J'ai découvert ce manga grâce à mon libraire attitré (pour les mangas du moins) qui m'a remis le chapitre 1 en guise de prospectus à côté de mes achats.
Que ne fut pas ma surprise de me prendre au jeu pour un genre qui n'est pas vraiment ma tasse de thé : seinen/shoujo par un auteur femme (Kaoru Mori), historique plutôt lent, voire presque slice of life par moment.
Pourtant je me suis dit : celui-là, je me le garde en tête, ça fera très probablement partie de mes achats futurs. Je me suis réellement décidé après l'avoir vu primé à Angoulême.
Le scénario est original mais ne casse pas des briques pour autant. Non, c'est vraiment le fait de se laisser glisser dans l'ambiance qui fait vraiment le charme de ce manga.
Mais trêve de commérages, entrons dans le vif du sujet.

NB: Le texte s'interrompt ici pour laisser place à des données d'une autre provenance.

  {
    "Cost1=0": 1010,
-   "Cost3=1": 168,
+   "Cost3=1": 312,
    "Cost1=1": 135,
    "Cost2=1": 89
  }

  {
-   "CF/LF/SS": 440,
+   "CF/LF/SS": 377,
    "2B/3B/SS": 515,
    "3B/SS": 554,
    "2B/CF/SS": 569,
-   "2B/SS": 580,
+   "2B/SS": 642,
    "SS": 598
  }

Le récit prend en place dans l'Asie centrale (style Mongolie) du XIXe. Amir, l'héroïne, est marié à Karluk, futur chef de clan. Elle a 20 ans et lui 12. Déjà un gouffre au niveau de l'âge mais ça n'est pas réellement choquant (et la question de l'accomplissement des devoirs conjugaux ne se pose pas encore). Ne serait-ce certains ages qui rappellent que les deux sont mariés, on peut grosso modo les considérer comme frère et sœur. Et à partir de là commence l'intégration d'Amir dans sa belle-famille.

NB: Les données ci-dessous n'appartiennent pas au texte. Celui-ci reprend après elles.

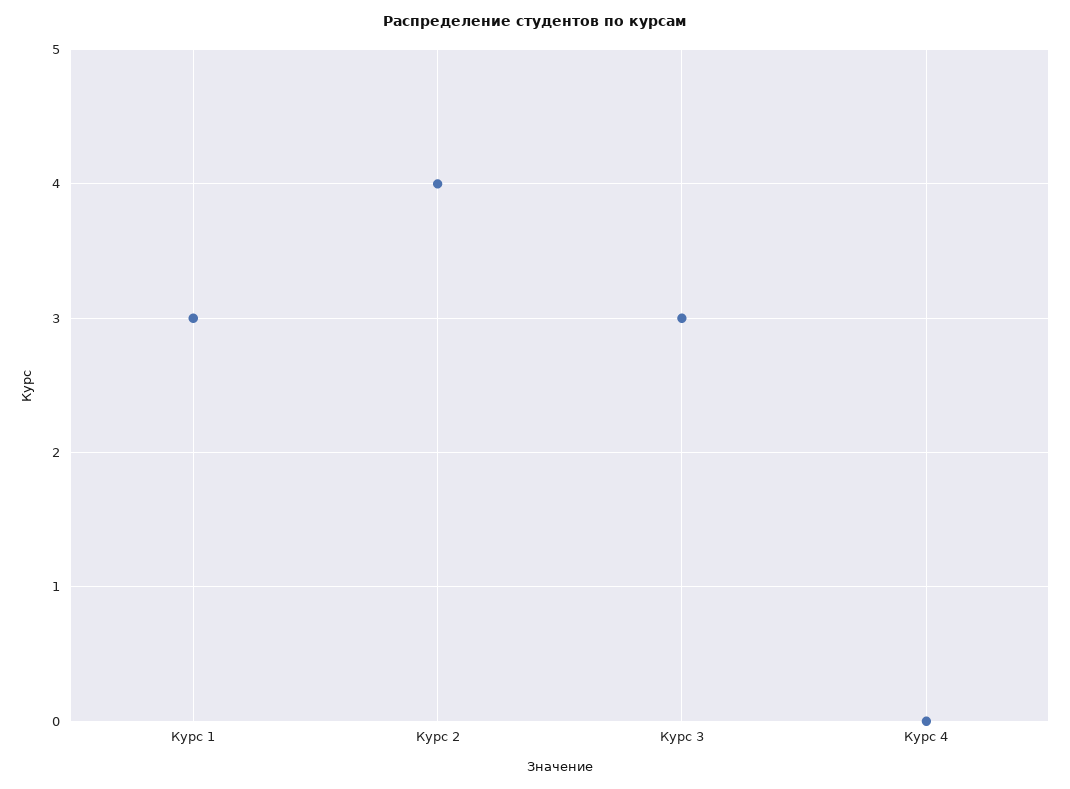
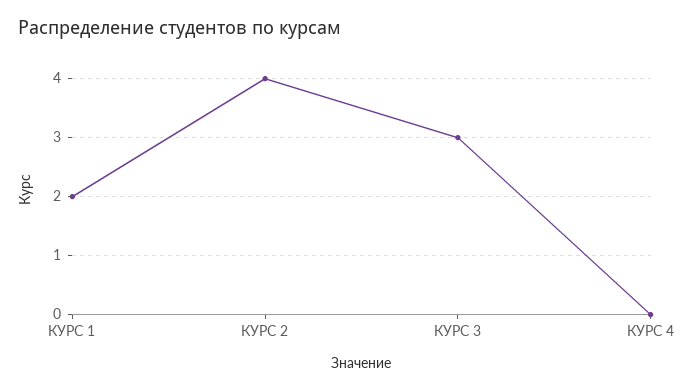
  {
-   "Курс 1": 3,
+   "Курс 1": 2,
    "Курс 2": 4,
    "Курс 3": 3,
    "Курс 4": 0
  }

On est alors au cœur des préoccupations d'un clan familial : les différences culinaires, les coutumes, les variantes vestimentaires, les contes au coin du feu...
Dis comme ça, ça présente à priori autant d'intérêt qu'un quart de finale de curling congolais.
Mais non.
Ce qui distingue Brides Stories de « Martine à la plage » ou de « Martine fait la queue pour aller voir Intouchables », c'est clairement la qualité du dessin. Tout dans ce manga pue la classe (et pas le pétage de classe « bankai tavu bogoss »). De la classe sereine. Genre de la double page à te couper le souffle avec des étendues de steppes à n'en plus finir. Kaoru Mori ne s'est pas spécialement foulée pour les persos (la mère et la fille ont à peu près la même tronche et la fâcheuse manie d'arborer des coiffes traditionnelles, pas faciles à différencier) mais à apporter un soin tout particulier à une myriade de détails : étoffes, tapisseries, bijoux, bois sculpté, habitations, scènes de nature...
Comme dirait Jean Rochefort « tout l'art du maître est là ». Ainsi un « Karluk et Amir vont chasser le lapin à l'arc et en profitent pour aller annoncer la nouvelle de leur mariage à l'oncle nomade de Karluk dont le clan fait paître des moutons non loin de là », ça devient juste une épopée poétique.
Posé, souvent contemplatif, ça part de pas grand-chose mais ça nous immerge dans leur quotidien. Des querelles de gamins, le voisin artisan, de belles scènes de chasse, les femmes qui papotent en faisant la tambouille, une fièvre agère... Une vraie bouffée d'air frais.
Et pour ceux qui auraient peur de s'ennuyer, on a même droit à de l'action avec une rupture du mariage qui se profile (mariage d'intérêt entre clans évidemment).